E.D. a contribué également, seul ou en collaboration, à la réflexion européaniste, s'inspirant dans certains cas d'expériences ethnographiques ponctuelles (sur les ouvriers d'une usine d'eau minérale) ou sur la tauromachie. Il s'est ainsi intéressé à la notion d'avatar, comme à celle de sacrifice, aux modalités de la dévolution patrimoniale (opposant un système fermé d'esprit paysan à un système ouvert d'esprit ouvrier), ou du mariage envisagé avant tout comme le déplacement de la femme de la maison paternelle vers celle du mari.
E.D. a été directeur scientifique au musée du Quai Branly durant la phase de conception et de construction de l’établissement (2001-2006). Il est l’auteur d’une partie de la muséographie américaine et a dirigé la réalisation des outils didactiques multimédias situés au cœur de celle-ci (Regarder l’autre autrement et D’une langue à l’autre). Cette expérience l’a en particulier confronté à la difficile question du catalogue de musée, avec ses entrées définies, notamment en matière d’ethnonymie, mais aussi en matière de catégories descriptives, ce qui l’a conduit à s’interroger sur la performance des dispositifs actuellement en place et sur la possibilité d’en mettre d’autres place de nouveau, encore à inventer, de pertinence supérieure. Sa familiarisation avec le monde des musées d’ethnographie non-européenne et de la problématique actuelle de leur rénovation ont nourri enfin ces dernières années sa réflexion sur ces thèmes et, plus globalement, sur celui du devenir de sa discipline dans un monde globalisé.


E.D. a été commissaire de l’exposition Kodiak, Alaska, les masques de la collection Alphonse Pinart (Paris, 2002).


 Principales publications

  • 1988   Sous le signe de l'ours. Mythes et temporalité chez les Ojibwa septentrionaux, Paris, Editions de la Maison des sciences de l'homme, 320 pages.
  • 2001   Quadratura Americana, Essai d'anthropologie lévi-straussienne, Genève, Georg, 648 pages.

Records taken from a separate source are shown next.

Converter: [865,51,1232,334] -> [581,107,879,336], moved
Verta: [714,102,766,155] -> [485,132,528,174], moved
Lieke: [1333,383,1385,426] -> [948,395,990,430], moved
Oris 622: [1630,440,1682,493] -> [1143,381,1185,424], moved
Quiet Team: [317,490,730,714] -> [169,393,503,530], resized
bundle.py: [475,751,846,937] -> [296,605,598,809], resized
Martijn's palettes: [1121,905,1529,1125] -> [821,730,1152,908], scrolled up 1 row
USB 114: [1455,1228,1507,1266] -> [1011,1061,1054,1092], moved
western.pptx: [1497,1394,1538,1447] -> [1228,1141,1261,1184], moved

  • 2002   « Le musée du quai Branly rejette Darwin », Le Monde, mardi 19 mars, p. 31, (entretien avec Emmanuel de Roux).

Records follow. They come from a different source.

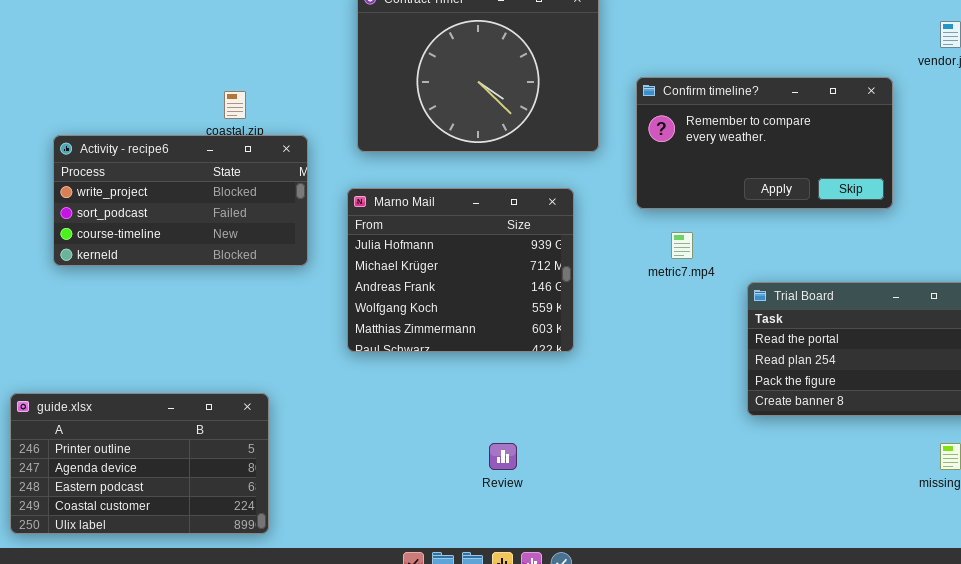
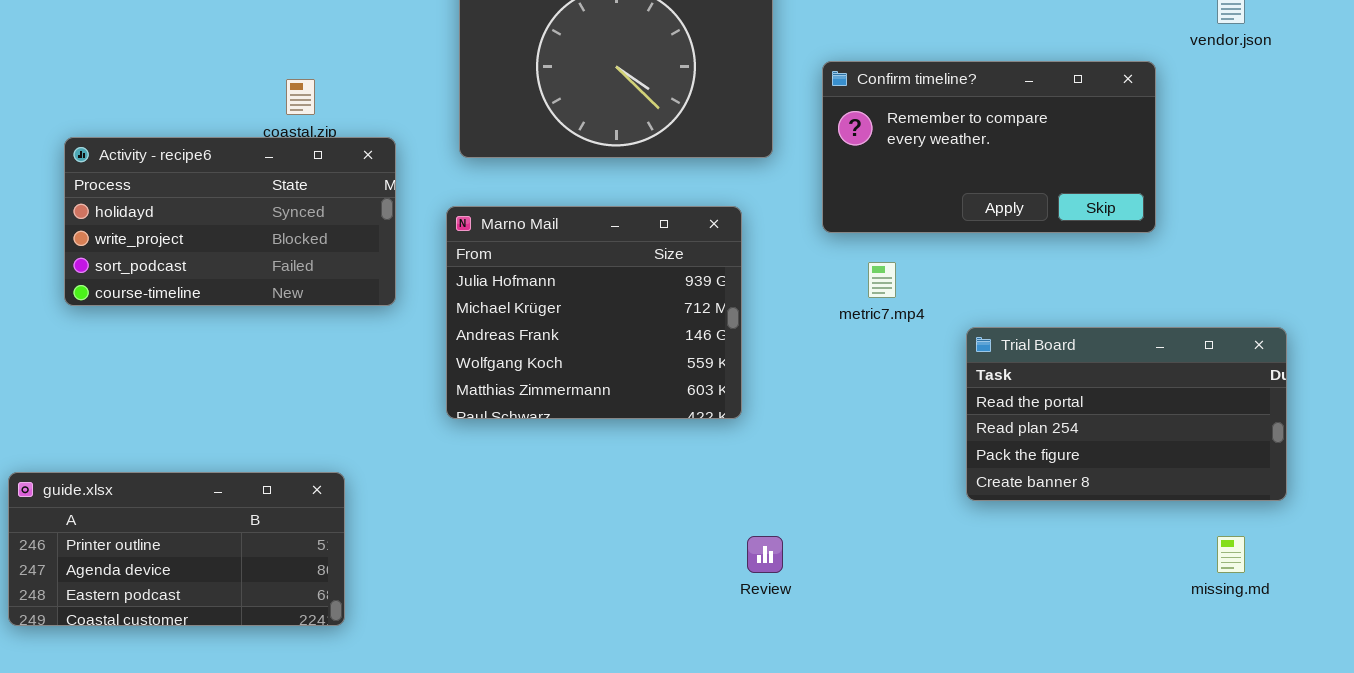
Activity - recipe6: [53,135,308,266] -> [64,137,396,306], scrolled up 1 row
guide.xlsx: [10,393,269,534] -> [8,472,345,626], resized
Review: [489,443,517,470] -> [747,536,783,573], moved

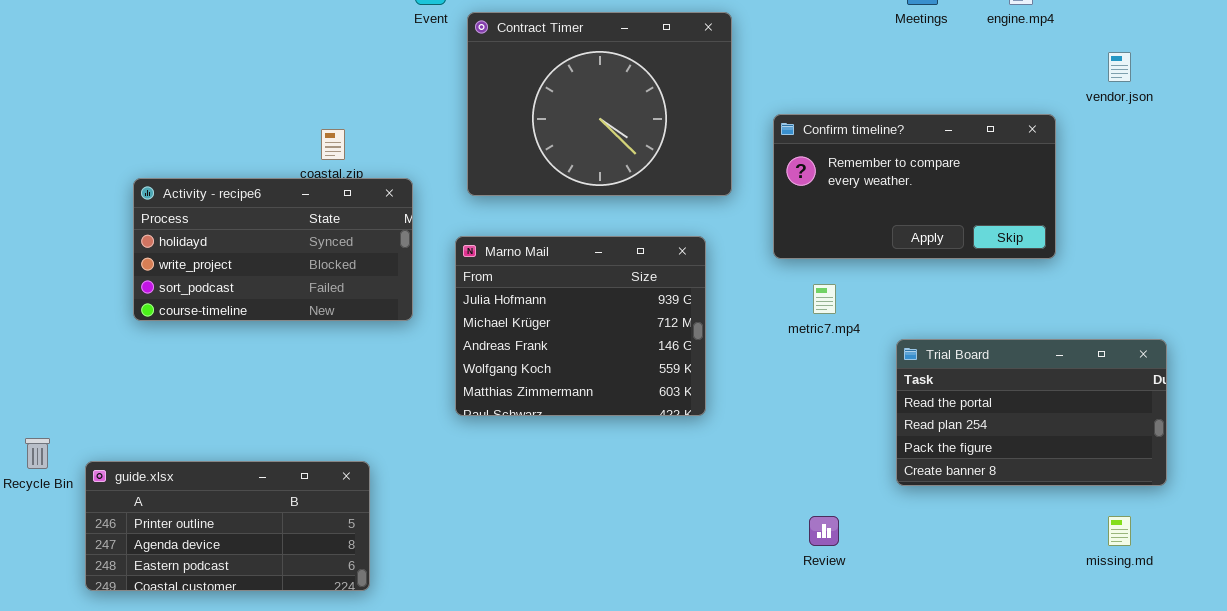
Review: [747,536,783,573] -> [809,516,839,546], moved

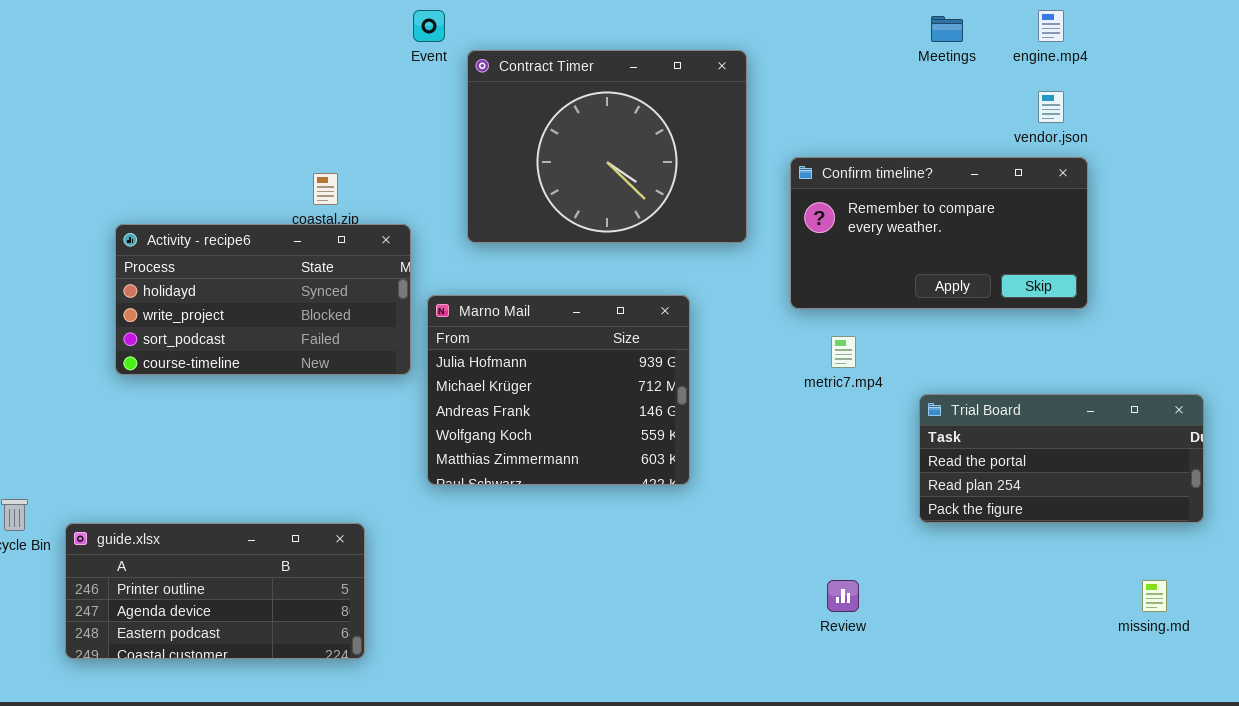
vendor.json: [1108,52,1131,82] -> [1038,91,1064,123], moved
Marno Mail: [455,236,706,416] -> [427,295,690,485], moved
Trial Board: [896,339,1167,486] -> [919,394,1204,523], resized

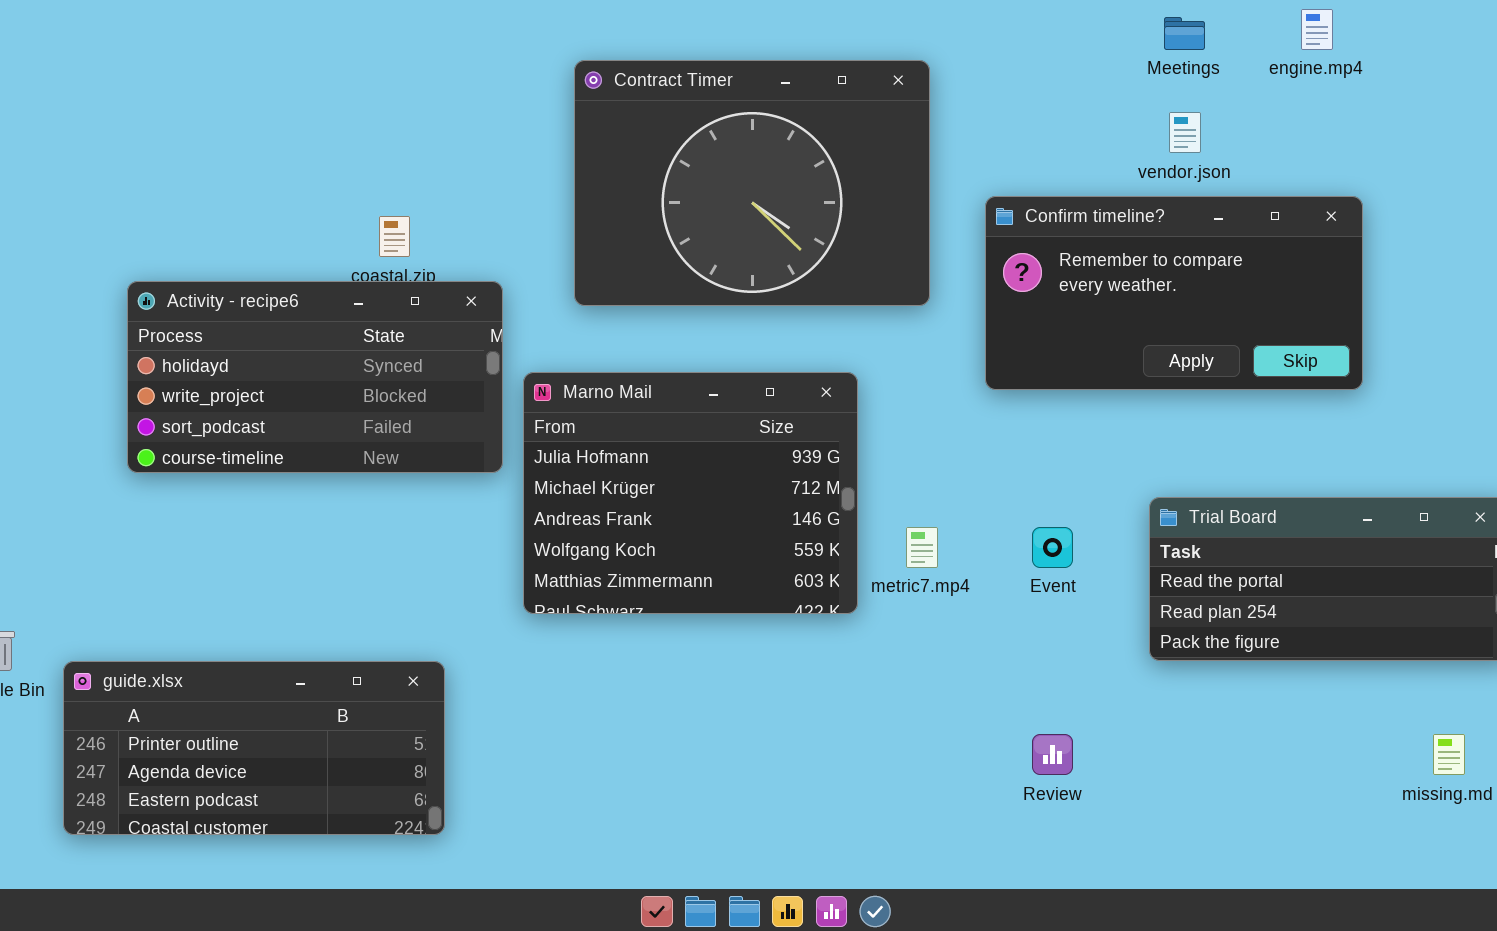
Event: [413,10,445,42] -> [1032,527,1073,568], moved
vendor.json: [1038,91,1064,123] -> [1169,112,1201,153], moved
metric7.mp4: [831,336,856,368] -> [906,527,938,568], moved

  • 2002   Kodiak, Alaska, les masques de la collection Alphonse Pinart, Paris, Musée du quai Branly et Adam Biro, catalogue de l'exposition sous la direction de, 256 pages.
  • 2006   « De l’ojibwa au dakota : pour une analyse transformationnelle des langues amérindiennes», Journal de la Société des Américanistes, t. 92-1 et 2, 2006, pp. 165-201 (en coll. avec Michel de Fornel).
  • 2007   Spectres de l’anthropologie, suite nord-américaine, Paris, Aux-lieux-d’être, 336 pages.
  • 2008   Au-delà du structuralisme, six méditations sur Lévi-Strauss, Paris, Editions complexes, 160 pages.